Data shown:

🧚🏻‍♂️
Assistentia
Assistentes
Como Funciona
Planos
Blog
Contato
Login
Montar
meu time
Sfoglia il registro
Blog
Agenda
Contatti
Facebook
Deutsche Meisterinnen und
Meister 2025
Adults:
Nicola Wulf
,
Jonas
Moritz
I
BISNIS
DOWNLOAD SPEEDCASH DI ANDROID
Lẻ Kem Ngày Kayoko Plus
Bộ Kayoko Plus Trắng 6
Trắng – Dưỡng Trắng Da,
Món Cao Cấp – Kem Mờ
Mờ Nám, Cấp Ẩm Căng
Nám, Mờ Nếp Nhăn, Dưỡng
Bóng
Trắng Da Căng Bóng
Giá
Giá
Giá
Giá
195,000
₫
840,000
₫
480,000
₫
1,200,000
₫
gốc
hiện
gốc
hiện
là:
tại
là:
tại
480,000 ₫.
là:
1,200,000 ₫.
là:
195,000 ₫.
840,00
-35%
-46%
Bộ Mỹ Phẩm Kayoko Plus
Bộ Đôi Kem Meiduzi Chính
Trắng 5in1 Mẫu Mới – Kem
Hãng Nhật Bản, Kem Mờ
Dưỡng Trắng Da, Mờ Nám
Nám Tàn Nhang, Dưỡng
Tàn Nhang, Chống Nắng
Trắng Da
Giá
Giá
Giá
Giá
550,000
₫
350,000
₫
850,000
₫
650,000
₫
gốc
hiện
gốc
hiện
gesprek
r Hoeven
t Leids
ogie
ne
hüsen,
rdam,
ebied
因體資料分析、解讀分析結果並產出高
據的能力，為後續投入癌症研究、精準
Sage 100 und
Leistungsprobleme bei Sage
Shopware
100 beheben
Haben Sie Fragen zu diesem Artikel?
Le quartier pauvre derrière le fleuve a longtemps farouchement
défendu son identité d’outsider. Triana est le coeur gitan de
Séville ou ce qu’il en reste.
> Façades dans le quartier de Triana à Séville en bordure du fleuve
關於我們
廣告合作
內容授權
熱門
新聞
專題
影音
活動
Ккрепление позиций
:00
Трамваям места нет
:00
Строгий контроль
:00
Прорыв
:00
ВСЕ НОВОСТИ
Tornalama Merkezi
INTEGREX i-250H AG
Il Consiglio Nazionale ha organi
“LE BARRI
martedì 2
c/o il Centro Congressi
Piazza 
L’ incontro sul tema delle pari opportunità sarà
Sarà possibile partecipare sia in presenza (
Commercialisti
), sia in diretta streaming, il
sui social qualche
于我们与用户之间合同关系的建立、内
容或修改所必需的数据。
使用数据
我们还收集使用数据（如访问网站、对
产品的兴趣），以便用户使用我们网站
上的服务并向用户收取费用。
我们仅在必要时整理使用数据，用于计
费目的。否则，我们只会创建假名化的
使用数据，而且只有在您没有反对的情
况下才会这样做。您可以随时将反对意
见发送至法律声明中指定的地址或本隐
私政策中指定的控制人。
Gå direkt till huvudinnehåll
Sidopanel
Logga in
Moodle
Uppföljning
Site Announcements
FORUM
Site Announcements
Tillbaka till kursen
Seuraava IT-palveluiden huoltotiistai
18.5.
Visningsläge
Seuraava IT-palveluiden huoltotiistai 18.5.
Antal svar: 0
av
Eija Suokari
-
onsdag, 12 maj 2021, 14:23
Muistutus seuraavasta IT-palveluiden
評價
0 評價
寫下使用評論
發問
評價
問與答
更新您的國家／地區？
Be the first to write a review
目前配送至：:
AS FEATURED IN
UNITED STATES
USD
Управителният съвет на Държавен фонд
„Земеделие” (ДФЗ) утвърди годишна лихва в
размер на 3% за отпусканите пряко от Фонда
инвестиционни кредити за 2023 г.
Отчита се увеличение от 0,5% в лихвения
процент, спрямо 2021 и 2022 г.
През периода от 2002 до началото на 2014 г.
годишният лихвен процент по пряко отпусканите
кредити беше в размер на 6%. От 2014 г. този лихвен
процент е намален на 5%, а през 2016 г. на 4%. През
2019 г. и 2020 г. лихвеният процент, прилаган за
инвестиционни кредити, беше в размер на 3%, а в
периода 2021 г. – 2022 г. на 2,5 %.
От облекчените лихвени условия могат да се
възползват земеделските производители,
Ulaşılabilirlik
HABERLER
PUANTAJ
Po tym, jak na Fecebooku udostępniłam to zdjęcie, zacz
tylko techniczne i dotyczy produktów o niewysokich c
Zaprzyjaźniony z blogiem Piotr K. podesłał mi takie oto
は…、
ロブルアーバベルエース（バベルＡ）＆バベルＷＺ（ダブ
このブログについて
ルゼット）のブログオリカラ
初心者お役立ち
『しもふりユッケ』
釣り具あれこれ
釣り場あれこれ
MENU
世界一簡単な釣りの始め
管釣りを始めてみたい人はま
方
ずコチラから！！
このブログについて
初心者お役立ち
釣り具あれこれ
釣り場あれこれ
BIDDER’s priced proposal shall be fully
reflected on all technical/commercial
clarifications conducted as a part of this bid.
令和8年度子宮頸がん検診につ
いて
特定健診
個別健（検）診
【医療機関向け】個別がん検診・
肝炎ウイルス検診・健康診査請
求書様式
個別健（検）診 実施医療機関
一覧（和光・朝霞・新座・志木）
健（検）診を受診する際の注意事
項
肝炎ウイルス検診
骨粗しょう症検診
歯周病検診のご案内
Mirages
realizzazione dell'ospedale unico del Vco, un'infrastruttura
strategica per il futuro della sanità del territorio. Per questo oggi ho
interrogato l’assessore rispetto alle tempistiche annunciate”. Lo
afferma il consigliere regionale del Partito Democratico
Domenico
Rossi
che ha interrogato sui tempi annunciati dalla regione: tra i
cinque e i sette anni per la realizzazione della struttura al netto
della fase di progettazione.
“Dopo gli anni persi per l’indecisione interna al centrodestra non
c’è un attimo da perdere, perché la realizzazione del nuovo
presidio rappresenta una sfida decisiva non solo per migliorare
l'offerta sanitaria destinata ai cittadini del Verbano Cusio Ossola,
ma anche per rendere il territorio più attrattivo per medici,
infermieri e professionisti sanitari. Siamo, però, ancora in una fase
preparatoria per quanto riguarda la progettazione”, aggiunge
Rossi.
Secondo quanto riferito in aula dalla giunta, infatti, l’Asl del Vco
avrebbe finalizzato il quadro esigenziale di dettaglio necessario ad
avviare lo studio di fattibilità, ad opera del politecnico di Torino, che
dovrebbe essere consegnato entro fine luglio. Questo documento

Task requirements:
Pull out every line of the entries that contains the string "Dưỡng", matching case exactly, and copy each line in full.

Exercise answer:
Trắng – Dưỡng Trắng Da,
Nám, Mờ Nếp Nhăn, Dưỡng
Dưỡng Trắng Da, Mờ Nám
Nám Tàn Nhang, Dưỡng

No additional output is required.